Many colleges and universities are investing millions of dollars to repurpose or even expand libraries to make room for collaborative learning, technology centers, dining areas, research support and other academic services.
While 98 percent of librarians in a 2015 Gale/Library Journal survey wished for better communication with faculty, only 45 percent of faculty expressed the same wish.
This gap presents both a challenge and an opportunity for libraries to make a case for their usefulness to faculty, in both their teaching and scholarship.
To academic librarians, the serials crisis—the budget squeeze caused by the rising cost of subscriptions to scholarly journals—is old news.
Library spending on serials rose 402 percent between 1986 and 2012, according to the Association of Research Libraries, and costs for individual subscriptions rose by an average of 12 percent over the past two years alone, a Library Journal survey found.

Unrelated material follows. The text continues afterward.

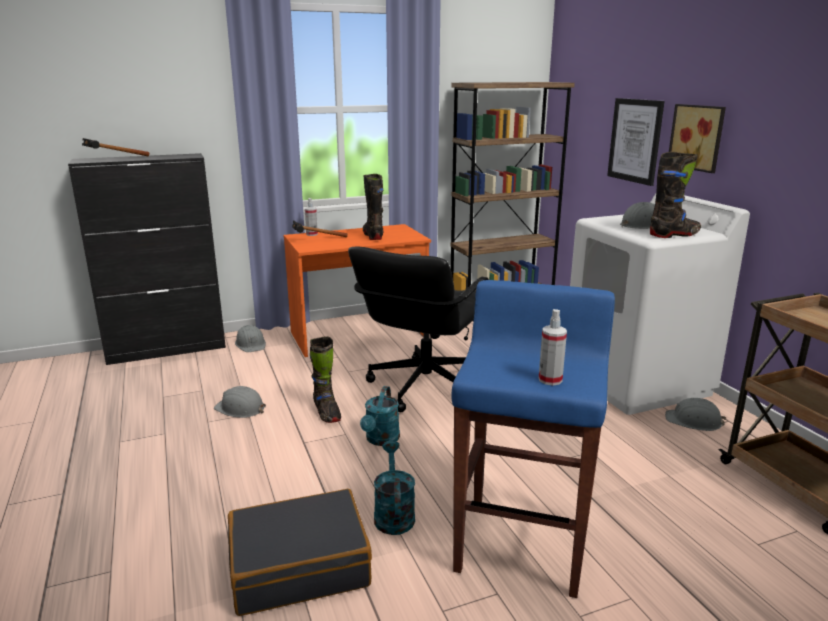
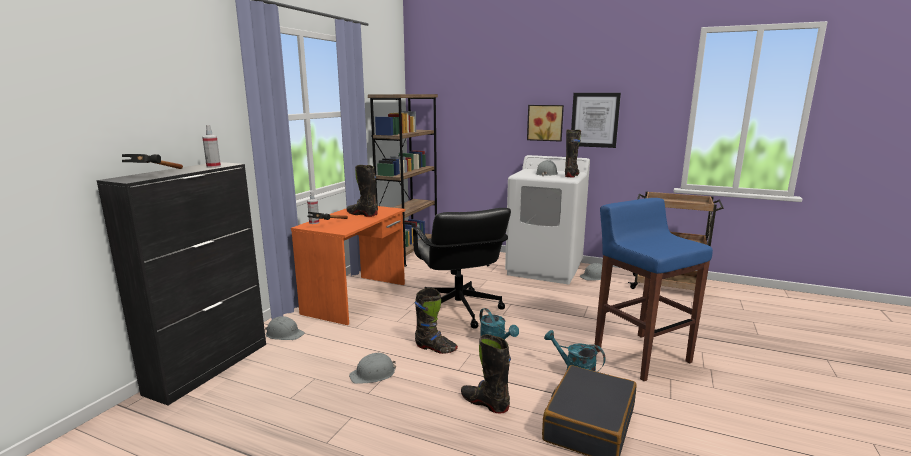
camera: 45 degrees left, 5 degrees down
spray bottle [539,309,567,386] -> spray bottle moved to [202,125,221,168]
picture [607,98,665,186] -> picture moved to [571,93,621,148]
none -> black boot [461,334,511,414]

Five years ago, a researcher in Kazakhstan frustrated at the inaccessibility and cost of so many scholarly journals launched Sci-Hub, a website that today provides quick, free access to 47 million articles, often by illegally bypassing paywalls.
A recent article in Science found that in a single six-month period, Sci-Hub received requests for a staggering 28 million papers.
To the publishers whose copyrights are being subverted, Sci-Hub is nothing but piracy.
Librarians and their advocates are also pushing for systemic change: a transition away from the subscription-based model of scholarly communication and toward open access. This transition to free availability of published research is one librarians say university administrators should work to accelerate.